© 2010 Mary Roach
Humans are not extremophiles. We have very specific environmental requirements for not dying in all manner of unpleasant ways, and space doesn't meet a single one. As a consequence, NASA has spent a great deal of time studying various aspects of life in space, asking questions and following up on them with studies: how does the lack of gravity effect human physiology? What happens when you don't shower for two weeks? How long can two people live together in a confined place without doing something unfortunate to the other? Mary Roach, full of irreverent questions of her own, tags along while scientists try to find out.
Many of the experiments have already been done, and so Roach is left with digging through archives and asking questions, but there are still a few avenues open -- in experiencing zero-gravity, for instance -- for writers like Roach who prefer the direct approach. Every human need on Earth -- including eating, drinking, resting, and excretion just for starters -- must be seen to, but life beyond Earth's bounds has its own unique considerations. The aforementioned lack of gravity atrophies the bones, but when NASA began running experiments they were concerned it would do more. What if our hearts require gravity to function properly? Gravity is just the beginning, as scientists and engineers have fretted over the effect of G-forces and an extended diet of 'astronaut food'.

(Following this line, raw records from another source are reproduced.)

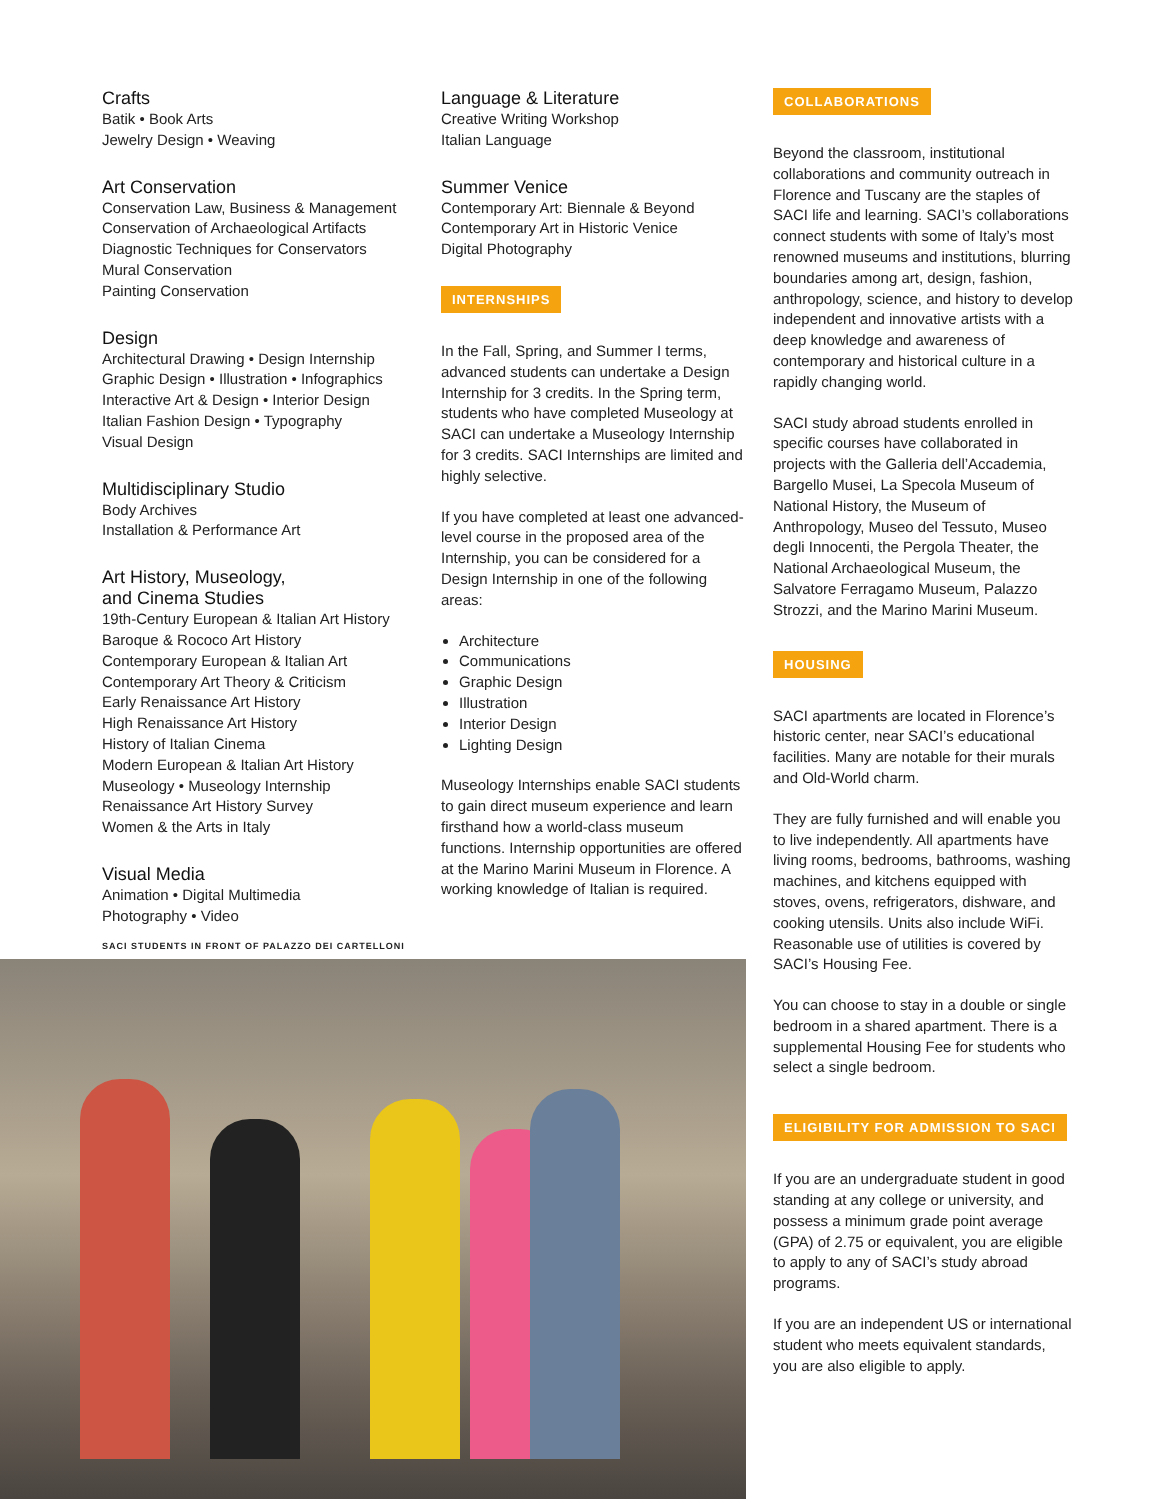Crafts
Batik • Book Arts
Jewelry Design • Weaving
Art Conservation
Conservation Law, Business & Management
Conservation of Archaeological Artifacts
Diagnostic Techniques for Conservators
Mural Conservation
Painting Conservation
Design
Architectural Drawing • Design Internship
Graphic Design • Illustration • Infographics
Interactive Art & Design • Interior Design
Italian Fashion Design • Typography
Visual Design
Multidisciplinary Studio
Body Archives
Installation & Performance Art
Art History, Museology,
and Cinema Studies
19th-Century European & Italian Art History
Baroque & Rococo Art History
Contemporary European & Italian Art
Contemporary Art Theory & Criticism
Early Renaissance Art History
High Renaissance Art History
History of Italian Cinema
Modern European & Italian Art History
Museology • Museology Internship
Renaissance Art History Survey
Women & the Arts in Italy
Visual Media
Animation • Digital Multimedia
Photography • Video
SACI STUDENTS IN FRONT OF PALAZZO DEI CARTELLONI
Language & Literature
Creative Writing Workshop
Italian Language
Summer Venice
Contemporary Art: Biennale & Beyond
Contemporary Art in Historic Venice
Digital Photography
INTERNSHIPS
In the Fall, Spring, and Summer I terms, advanced students can undertake a Design Internship for 3 credits. In the Spring term, students who have completed Museology at SACI can undertake a Museology Internship for 3 credits. SACI Internships are limited and highly selective.
If you have completed at least one advanced-level course in the proposed area of the Internship, you can be considered for a Design Internship in one of the following areas:
Architecture
Communications
Graphic Design
Illustration
Interior Design
Lighting Design
Museology Internships enable SACI students to gain direct museum experience and learn firsthand how a world-class museum functions. Internship opportunities are offered at the Marino Marini Museum in Florence. A working knowledge of Italian is required.
COLLABORATIONS
Beyond the classroom, institutional collaborations and community outreach in Florence and Tuscany are the staples of SACI life and learning. SACI’s collaborations connect students with some of Italy’s most renowned museums and institutions, blurring boundaries among art, design, fashion, anthropology, science, and history to develop independent and innovative artists with a deep knowledge and awareness of contemporary and historical culture in a rapidly changing world.
SACI study abroad students enrolled in specific courses have collaborated in projects with the Galleria dell’Accademia, Bargello Musei, La Specola Museum of National History, the Museum of Anthropology, Museo del Tessuto, Museo degli Innocenti, the Pergola Theater, the National Archaeological Museum, the Salvatore Ferragamo Museum, Palazzo Strozzi, and the Marino Marini Museum.
HOUSING
SACI apartments are located in Florence’s historic center, near SACI’s educational facilities. Many are notable for their murals and Old-World charm.
They are fully furnished and will enable you to live independently. All apartments have living rooms, bedrooms, bathrooms, washing machines, and kitchens equipped with stoves, ovens, refrigerators, dishware, and cooking utensils. Units also include WiFi. Reasonable use of utilities is covered by SACI’s Housing Fee.
You can choose to stay in a double or single bedroom in a shared apartment. There is a supplemental Housing Fee for students who select a single bedroom.
ELIGIBILITY FOR ADMISSION TO SACI
If you are an undergraduate student in good standing at any college or university, and possess a minimum grade point average (GPA) of 2.75 or equivalent, you are eligible to apply to any of SACI’s study abroad programs.
If you are an independent US or international student who meets equivalent standards, you are also eligible to apply.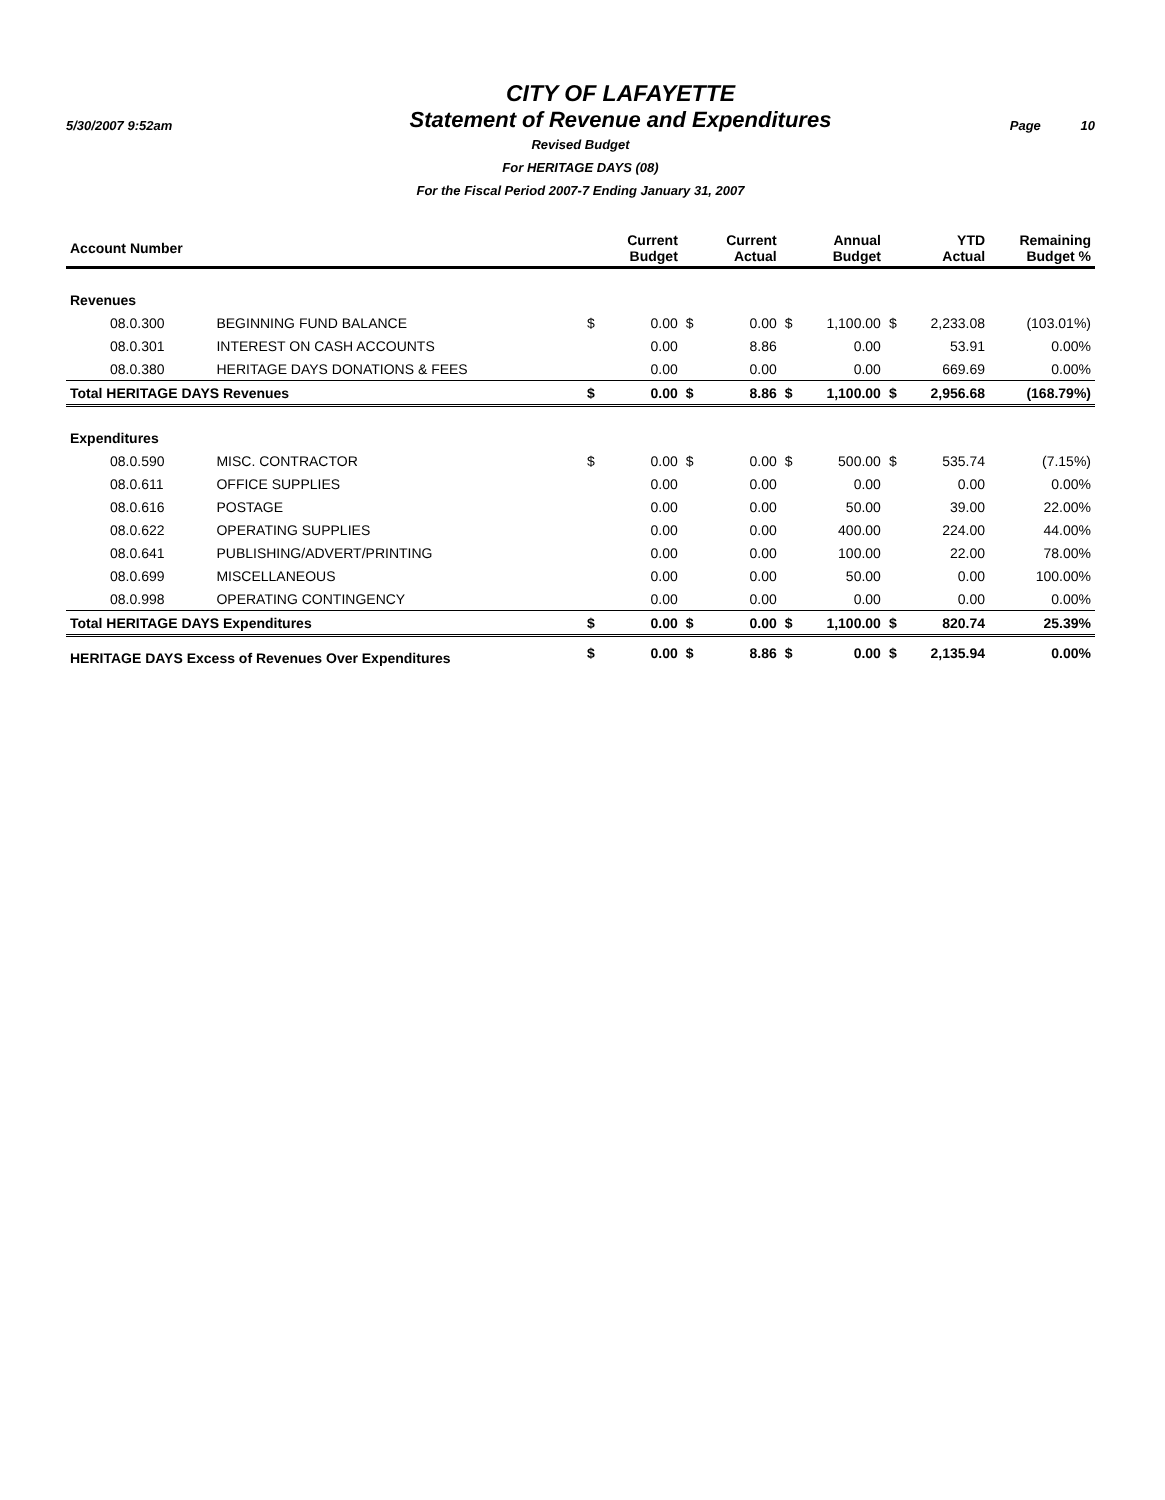5/30/2007 9:52am
CITY OF LAFAYETTE
Statement of Revenue and Expenditures
Page 10
Revised Budget
For HERITAGE DAYS (08)
For the Fiscal Period 2007-7 Ending January 31, 2007
| Account Number | | | Current Budget | | Current Actual | | Annual Budget | | YTD Actual | Remaining Budget % |
| --- | --- | --- | --- | --- | --- | --- | --- | --- | --- | --- |
| Revenues | | | | | | | | | | |
| 08.0.300 | BEGINNING FUND BALANCE | $ | 0.00 | $ | 0.00 | $ | 1,100.00 | $ | 2,233.08 | (103.01%) |
| 08.0.301 | INTEREST ON CASH ACCOUNTS | | 0.00 | | 8.86 | | 0.00 | | 53.91 | 0.00% |
| 08.0.380 | HERITAGE DAYS DONATIONS & FEES | | 0.00 | | 0.00 | | 0.00 | | 669.69 | 0.00% |
| Total HERITAGE DAYS Revenues | | $ | 0.00 | $ | 8.86 | $ | 1,100.00 | $ | 2,956.68 | (168.79%) |
| Expenditures | | | | | | | | | | |
| 08.0.590 | MISC. CONTRACTOR | $ | 0.00 | $ | 0.00 | $ | 500.00 | $ | 535.74 | (7.15%) |
| 08.0.611 | OFFICE SUPPLIES | | 0.00 | | 0.00 | | 0.00 | | 0.00 | 0.00% |
| 08.0.616 | POSTAGE | | 0.00 | | 0.00 | | 50.00 | | 39.00 | 22.00% |
| 08.0.622 | OPERATING SUPPLIES | | 0.00 | | 0.00 | | 400.00 | | 224.00 | 44.00% |
| 08.0.641 | PUBLISHING/ADVERT/PRINTING | | 0.00 | | 0.00 | | 100.00 | | 22.00 | 78.00% |
| 08.0.699 | MISCELLANEOUS | | 0.00 | | 0.00 | | 50.00 | | 0.00 | 100.00% |
| 08.0.998 | OPERATING CONTINGENCY | | 0.00 | | 0.00 | | 0.00 | | 0.00 | 0.00% |
| Total HERITAGE DAYS Expenditures | | $ | 0.00 | $ | 0.00 | $ | 1,100.00 | $ | 820.74 | 25.39% |
| HERITAGE DAYS Excess of Revenues Over Expenditures | | $ | 0.00 | $ | 8.86 | $ | 0.00 | $ | 2,135.94 | 0.00% |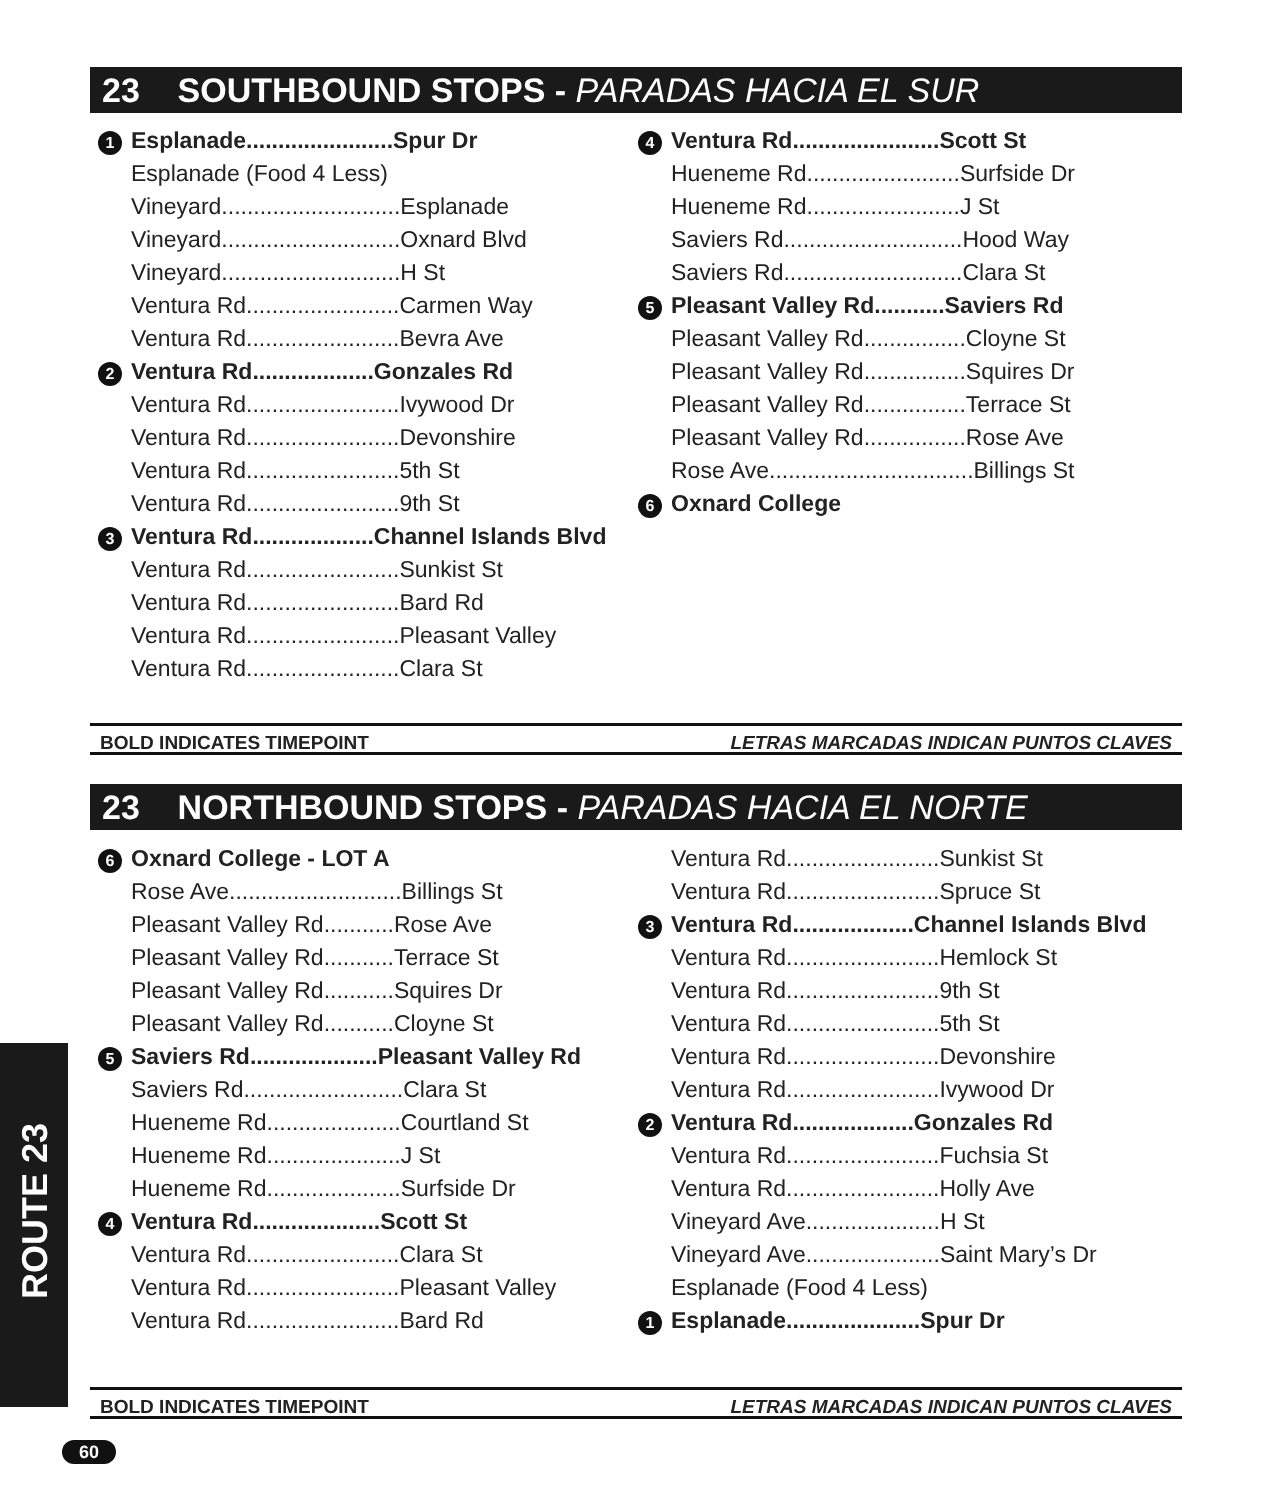23 SOUTHBOUND STOPS - PARADAS HACIA EL SUR
1 Esplanade.......................Spur Dr
Esplanade (Food 4 Less)
Vineyard............................Esplanade
Vineyard............................Oxnard Blvd
Vineyard............................H St
Ventura Rd........................Carmen Way
Ventura Rd........................Bevra Ave
2 Ventura Rd...................Gonzales Rd
Ventura Rd........................Ivywood Dr
Ventura Rd........................Devonshire
Ventura Rd........................5th St
Ventura Rd........................9th St
3 Ventura Rd...................Channel Islands Blvd
Ventura Rd........................Sunkist St
Ventura Rd........................Bard Rd
Ventura Rd........................Pleasant Valley
Ventura Rd........................Clara St
4 Ventura Rd.......................Scott St
Hueneme Rd........................Surfside Dr
Hueneme Rd........................J St
Saviers Rd............................Hood Way
Saviers Rd............................Clara St
5 Pleasant Valley Rd...........Saviers Rd
Pleasant Valley Rd................Cloyne St
Pleasant Valley Rd................Squires Dr
Pleasant Valley Rd................Terrace St
Pleasant Valley Rd................Rose Ave
Rose Ave................................Billings St
6 Oxnard College
BOLD INDICATES TIMEPOINT LETRAS MARCADAS INDICAN PUNTOS CLAVES
23 NORTHBOUND STOPS - PARADAS HACIA EL NORTE
6 Oxnard College - LOT A
Rose Ave...........................Billings St
Pleasant Valley Rd...........Rose Ave
Pleasant Valley Rd...........Terrace St
Pleasant Valley Rd...........Squires Dr
Pleasant Valley Rd...........Cloyne St
5 Saviers Rd....................Pleasant Valley Rd
Saviers Rd.........................Clara St
Hueneme Rd.....................Courtland St
Hueneme Rd.....................J St
Hueneme Rd.....................Surfside Dr
4 Ventura Rd....................Scott St
Ventura Rd........................Clara St
Ventura Rd........................Pleasant Valley
Ventura Rd........................Bard Rd
Ventura Rd........................Sunkist St
Ventura Rd........................Spruce St
3 Ventura Rd...................Channel Islands Blvd
Ventura Rd........................Hemlock St
Ventura Rd........................9th St
Ventura Rd........................5th St
Ventura Rd........................Devonshire
Ventura Rd........................Ivywood Dr
2 Ventura Rd...................Gonzales Rd
Ventura Rd........................Fuchsia St
Ventura Rd........................Holly Ave
Vineyard Ave.....................H St
Vineyard Ave.....................Saint Mary’s Dr
Esplanade (Food 4 Less)
1 Esplanade.....................Spur Dr
ROUTE 23
BOLD INDICATES TIMEPOINT LETRAS MARCADAS INDICAN PUNTOS CLAVES
60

Packing for Mars is a playful account of the history of human space exploration that contains more scientific discussion than either Spooked or Stiffed alongside Roach's usual offerings of zany, off-topic footnotes. Most of her information is gleaned from the American, Japanese, and Soviet space campaigns, and the book stands to be relevant for the next few decades, given the inevitability of further human space activity. If human space exploration is of any interest to you, then Packing is definitely of interest -- both illuminating and fun.
- Any book on Skylab, the main purpose of which was to see what happened to humans who lived in space for prolonged periods of time. My high-school library had a copy of a Skylab book which I read several times: I think this may be it.
- Space Stations: Base-Camps to the Stars, a history of human attempts to establish habitats in space and a look at what the future might bring. I've read it in recent years, though it may have predated this blog. The book itself is a bit dated, having been written while the International Space Station was still in the planning phrase and known as "Freedom".